Man sage nicht, Afrika sei eben arm. Länder wie Nigeria oder Kongo-Kinshasa, aus denen viele Flüchtlinge kommen, verfügen über immense Reichtümer. Bloss sieht die Mehrheit der Bevölkerung nichts davon. Sowohl Präsident Goodluck Jonathan als auch Joseph Kabila sind vollauf damit beschäftigt, sich durch allerlei Tricks den nächsten Wahlsieg zu sichern. Für Probleme wie Boko Haram oder die jahrzehntelange Misere der Bevölkerung in Ostkongo bleibt dabei keine Zeit. Dafür ist das Ausland zuständig. Nein, Afrika ist nicht arm. Das Geld ist lediglich extrem ungerecht verteilt. Und diejenigen, die es haben, verschleudern es, anstatt im Land zu investieren, und verscheuchen noch diejenigen, die fähig und bereit wären, etwas für den Aufbau zu tun.
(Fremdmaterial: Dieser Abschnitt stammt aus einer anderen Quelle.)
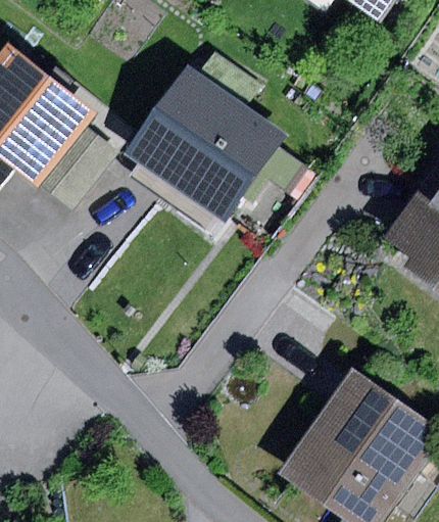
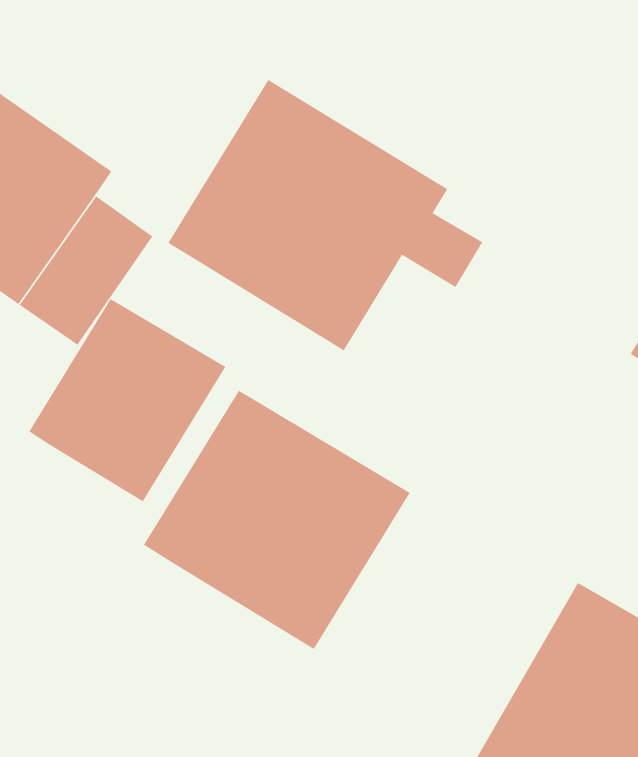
building: none -> [28,298,226,502]
building: none -> [143,390,410,650]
Um es mit dem Titel eines Buches von Volker Seitz zu sagen: «Afrika wird armregiert». Hinzu kommen die falschen Anreize, verkörpert von einer egoistischen, inkompetenten Elite: Zu Geld und Einfluss kommt man im subsaharischen Afrika im Allgemeinen nicht durch Bildung, Arbeit, Fleiss und Fairness. «Trop bon, trop con», sagt man über solche Naivlinge: «zu gut, zu blöd». Gibt es im Land keine Möglichkeit, mit der eigenen Energie etwas Sinnvolles anzufangen, überstrahlt eben die Versuchung der Emigration alles. Jeder Europäer würde in dieser Situation sein Glück auch woanders suchen.